==== Exercise materials

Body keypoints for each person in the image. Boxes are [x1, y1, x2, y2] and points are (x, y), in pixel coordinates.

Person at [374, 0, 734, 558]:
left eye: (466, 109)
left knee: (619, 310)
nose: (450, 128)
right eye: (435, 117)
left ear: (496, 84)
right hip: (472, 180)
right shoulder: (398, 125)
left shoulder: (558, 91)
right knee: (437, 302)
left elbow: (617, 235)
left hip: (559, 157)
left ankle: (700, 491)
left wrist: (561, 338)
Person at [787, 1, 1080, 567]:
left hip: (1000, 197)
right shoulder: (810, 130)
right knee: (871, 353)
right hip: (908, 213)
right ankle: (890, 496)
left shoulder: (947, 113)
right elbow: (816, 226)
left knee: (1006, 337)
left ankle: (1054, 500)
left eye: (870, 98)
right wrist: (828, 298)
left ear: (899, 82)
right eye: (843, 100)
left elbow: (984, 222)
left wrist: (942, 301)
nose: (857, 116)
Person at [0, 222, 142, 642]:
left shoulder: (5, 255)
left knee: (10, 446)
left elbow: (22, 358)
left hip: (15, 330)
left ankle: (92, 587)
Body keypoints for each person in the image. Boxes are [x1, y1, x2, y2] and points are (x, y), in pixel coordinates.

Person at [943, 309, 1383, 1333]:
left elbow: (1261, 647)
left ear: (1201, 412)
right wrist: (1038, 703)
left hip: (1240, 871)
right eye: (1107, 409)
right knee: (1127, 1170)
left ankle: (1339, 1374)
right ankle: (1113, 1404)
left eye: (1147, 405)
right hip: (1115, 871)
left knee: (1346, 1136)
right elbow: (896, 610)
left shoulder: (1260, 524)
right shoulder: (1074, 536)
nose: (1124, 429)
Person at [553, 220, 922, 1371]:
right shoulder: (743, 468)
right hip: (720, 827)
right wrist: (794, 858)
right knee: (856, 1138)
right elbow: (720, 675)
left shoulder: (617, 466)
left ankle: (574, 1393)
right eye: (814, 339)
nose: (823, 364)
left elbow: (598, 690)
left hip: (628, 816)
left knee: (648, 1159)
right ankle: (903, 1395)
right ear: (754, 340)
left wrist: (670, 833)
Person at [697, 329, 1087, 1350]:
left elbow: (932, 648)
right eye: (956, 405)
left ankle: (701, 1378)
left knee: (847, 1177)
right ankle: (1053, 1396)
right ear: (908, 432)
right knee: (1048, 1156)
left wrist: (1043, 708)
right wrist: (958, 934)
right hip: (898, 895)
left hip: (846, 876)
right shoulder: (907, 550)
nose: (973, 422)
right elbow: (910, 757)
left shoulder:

========

(Task to complete)
Please return every line of the data, unaltered.

(Result of the exercise)
Body keypoints for each person in the image. Boxes are [x1, y1, x2, y2] and points are (x, y), in pixel coordinates.

Person at [374, 0, 734, 558]:
left eye: (466, 109)
left knee: (619, 310)
nose: (450, 128)
right eye: (435, 117)
left ear: (496, 84)
right hip: (472, 180)
right shoulder: (398, 125)
left shoulder: (558, 91)
right knee: (437, 302)
left elbow: (617, 235)
left hip: (559, 157)
left ankle: (700, 491)
left wrist: (561, 338)
Person at [787, 1, 1080, 567]:
left hip: (1000, 197)
right shoulder: (810, 130)
right knee: (871, 353)
right hip: (908, 213)
right ankle: (890, 496)
left shoulder: (947, 113)
right elbow: (816, 226)
left knee: (1006, 337)
left ankle: (1054, 500)
left eye: (870, 98)
right wrist: (828, 298)
left ear: (899, 82)
right eye: (843, 100)
left elbow: (984, 222)
left wrist: (942, 301)
nose: (857, 116)
Person at [0, 222, 142, 642]:
left shoulder: (5, 255)
left knee: (10, 446)
left elbow: (22, 358)
left hip: (15, 330)
left ankle: (92, 587)
Body keypoints for each person in the image. Boxes are [x1, y1, x2, y2] and points are (x, y), in pixel coordinates.

Person at [943, 309, 1383, 1333]:
left elbow: (1261, 647)
left ear: (1201, 412)
right wrist: (1038, 703)
left hip: (1240, 871)
right eye: (1107, 409)
right knee: (1127, 1170)
left ankle: (1339, 1374)
right ankle: (1113, 1404)
left eye: (1147, 405)
right hip: (1115, 871)
left knee: (1346, 1136)
right elbow: (896, 610)
left shoulder: (1260, 524)
right shoulder: (1074, 536)
nose: (1124, 429)
Person at [553, 220, 922, 1371]:
right shoulder: (743, 468)
right hip: (720, 827)
right wrist: (794, 858)
right knee: (856, 1138)
right elbow: (720, 675)
left shoulder: (617, 466)
left ankle: (574, 1393)
right eye: (814, 339)
nose: (823, 364)
left elbow: (598, 690)
left hip: (628, 816)
left knee: (648, 1159)
right ankle: (903, 1395)
right ear: (754, 340)
left wrist: (670, 833)
Person at [697, 329, 1087, 1350]:
left elbow: (932, 648)
right eye: (956, 405)
left ankle: (701, 1378)
left knee: (847, 1177)
right ankle: (1053, 1396)
right ear: (908, 432)
right knee: (1048, 1156)
left wrist: (1043, 708)
right wrist: (958, 934)
right hip: (898, 895)
left hip: (846, 876)
right shoulder: (907, 550)
nose: (973, 422)
right elbow: (910, 757)
left shoulder:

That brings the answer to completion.